Хотя сама была из богатой семьи. У неё родственники жили богато: жёны ходили в шляпах. Они своих жён, мама рассказывала, по имени-отчеству называли. А потом революция, шубы с них меховые-то посрывали и с маленькими детьми угнали их в Соловки. И письма даже они не прислали, и все погибли.
Я говорю: «Мам, за что братьев-сестёр угнали?»
Она говорит: «Они очень хозяйственные были. Все только одну корову имели — они трёх коров имели. В подвале стояли крынки такие большие сметаны, масла…»
Она говорит: «Я была девочкой, меня отец
И она говорила: «А сейчас женщины наравне с мужчинами!» Ей это очень нравилось.
Но она плохо видела, у неё не было зрения. Поэтому в церковь, туда до села пять километров, она не ходила.
В этой церкви был поп, отец Георгий. У него было трое детей. Два сына — старший Сергей, и младший, как-то его звали, не помню, — и дочь Серафима, она моего брата учила.
И вот, я помню, самая была война… А было положено всем ходить по деревне на Пасху. Вечером все Богу молились, «Христос воскресе» — и дети пели, и все, обходили вокруг деревни… Утром этот поп ходил по домам благословлял. Сто домов было. Может, восемьдесят. Ну что, давали ему два яйца или рубль денег. Но по тем временам на рубль можно было купить только стакан семечек.
Стол всегда белой скатертью накрывали. У мамы она была перештопанная, одни дырочки: стелили её на стол только по великим праздникам…
Потом этот батюшка — там такая горка была перед нашим домом — садился и детям всё раздавал.
Вот. А женщины-то все были вдовы, и бедность жуткая. Я помню, соседка пришла и говорит моей маме: «Надежда Ивановна, мне батюшке на стол нечего положить».
Мама ей говорит: «Я тоже не могу тебе ничего дать, у меня ничего нет».
И потом батюшка к ней заходит, к этой соседке, и видит бедность её: она вдова, на печке трое детей… Но она всё-таки где-то заняла этот рубль, положила на стол.
И когда поп ушёл, то, соседка рассказывала, под скатертью она нашла сто рублей!
Вот настолько люди проникновенно друг к другу относились. Сейчас я что-то такой доброты не чувствую…
Да. А после войны этот поп пришёл к нам и говорит маме: «Матушка, вот церковь у нас открывается после войны — вы не могли бы что-то для церкви пожертвовать?»

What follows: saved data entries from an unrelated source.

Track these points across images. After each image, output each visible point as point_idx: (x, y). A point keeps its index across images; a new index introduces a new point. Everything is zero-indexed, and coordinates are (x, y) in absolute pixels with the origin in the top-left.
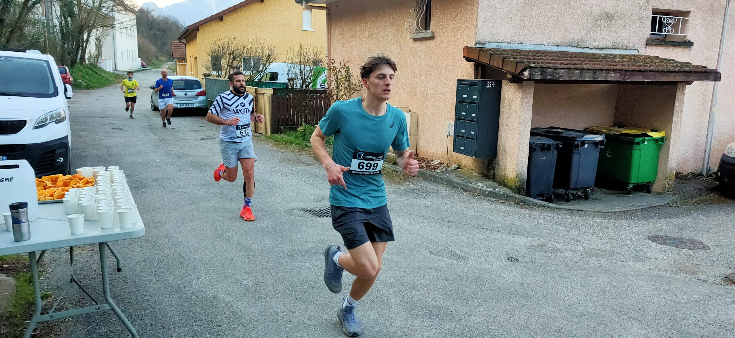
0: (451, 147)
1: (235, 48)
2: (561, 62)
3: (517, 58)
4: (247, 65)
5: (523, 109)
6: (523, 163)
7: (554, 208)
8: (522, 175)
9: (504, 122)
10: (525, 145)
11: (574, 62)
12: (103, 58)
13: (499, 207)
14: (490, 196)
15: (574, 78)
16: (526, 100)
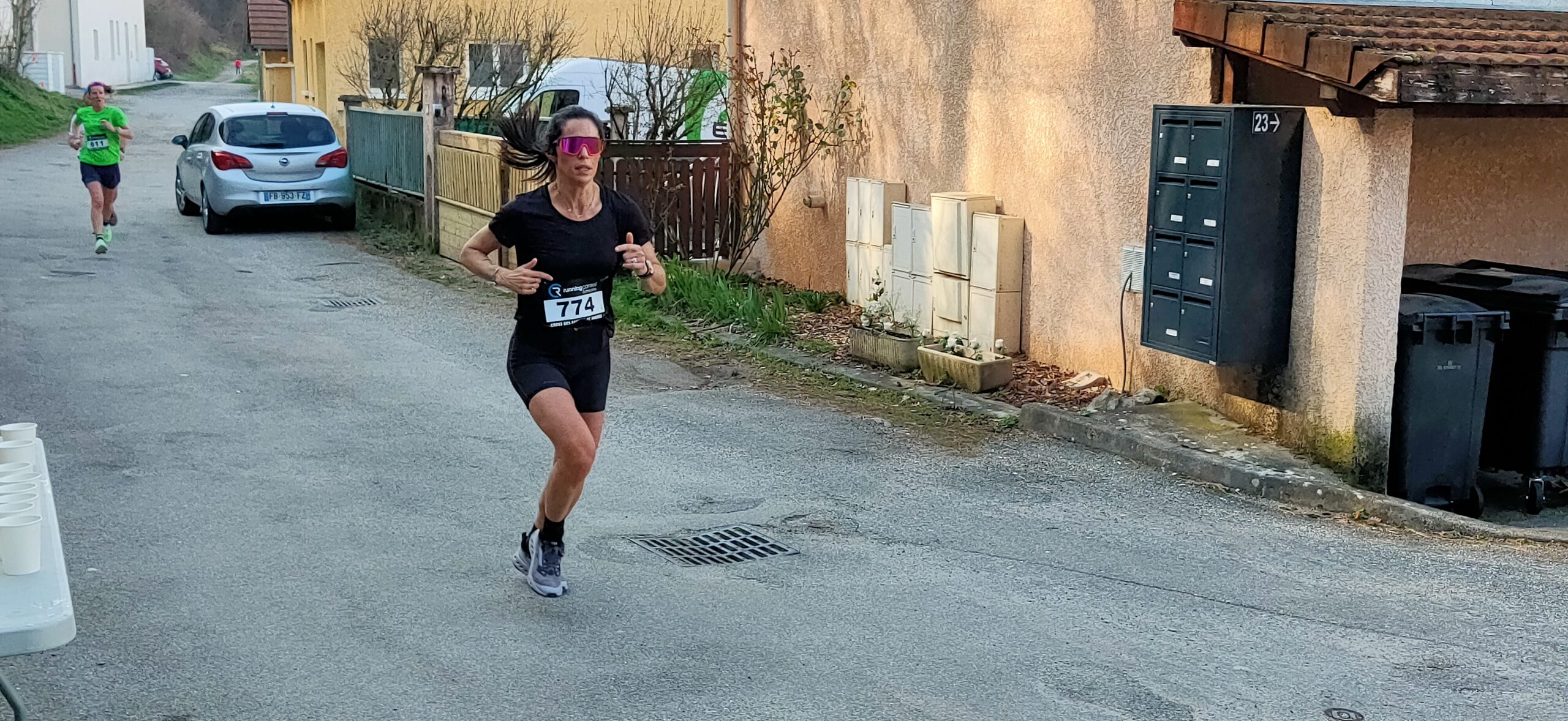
0: (1134, 327)
1: (441, 14)
2: (1504, 43)
3: (1353, 34)
4: (480, 68)
5: (1376, 202)
6: (1379, 385)
7: (1485, 535)
8: (1374, 423)
9: (1313, 246)
10: (1386, 324)
11: (1549, 43)
12: (37, 49)
13: (1296, 530)
14: (1267, 496)
15: (1550, 99)
16: (1386, 175)
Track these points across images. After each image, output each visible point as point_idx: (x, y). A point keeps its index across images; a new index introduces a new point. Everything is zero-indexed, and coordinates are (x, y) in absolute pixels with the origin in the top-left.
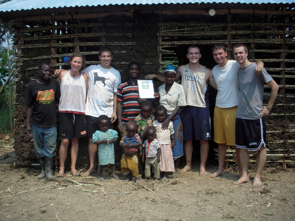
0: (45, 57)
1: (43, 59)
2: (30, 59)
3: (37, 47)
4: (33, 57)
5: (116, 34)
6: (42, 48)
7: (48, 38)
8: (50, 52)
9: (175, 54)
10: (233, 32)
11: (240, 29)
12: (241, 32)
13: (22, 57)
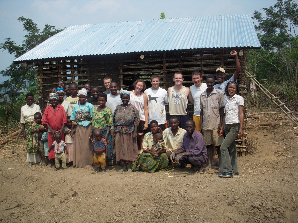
0: (55, 83)
1: (54, 85)
2: (46, 85)
3: (50, 77)
4: (48, 83)
5: (95, 69)
6: (54, 78)
7: (56, 72)
8: (58, 80)
9: (132, 79)
10: (167, 64)
11: (171, 62)
12: (171, 64)
13: (42, 83)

Мама говорит: «У меня ничего нет».
А нам осталась от бабушки серебряная лампада, такие щёчки на ней были… Он говорит: «Матушка, вы не могли бы эту лампаду подарить церкви?»
Мать моя сняла эту лампаду и отдала батюшке.
А потом, когда я уже постарше была, я пошла в эту церковь — там была целая скульптура: Спаситель в рост, весь такой на кресте распятый — и рядом Божия Матерь. И перед этой Божьей Матерью висела эта вот лампада моей бабушки.
Церковь открыли, когда война только кончилась. Многие женщины шли исповедоваться, рассказывали о своих грехах. Но председатель колхоза — он написал заявление в райотдел, что работать надо в колхозе (выходных тогда не было никаких) — а в воскресенье люди вместо того, чтоб работать, идут к попу, исповедуются, теряют время и всё такое. И эту церковь снова закрыли, а этот Георгий, батюшка, сидел в тюрьме.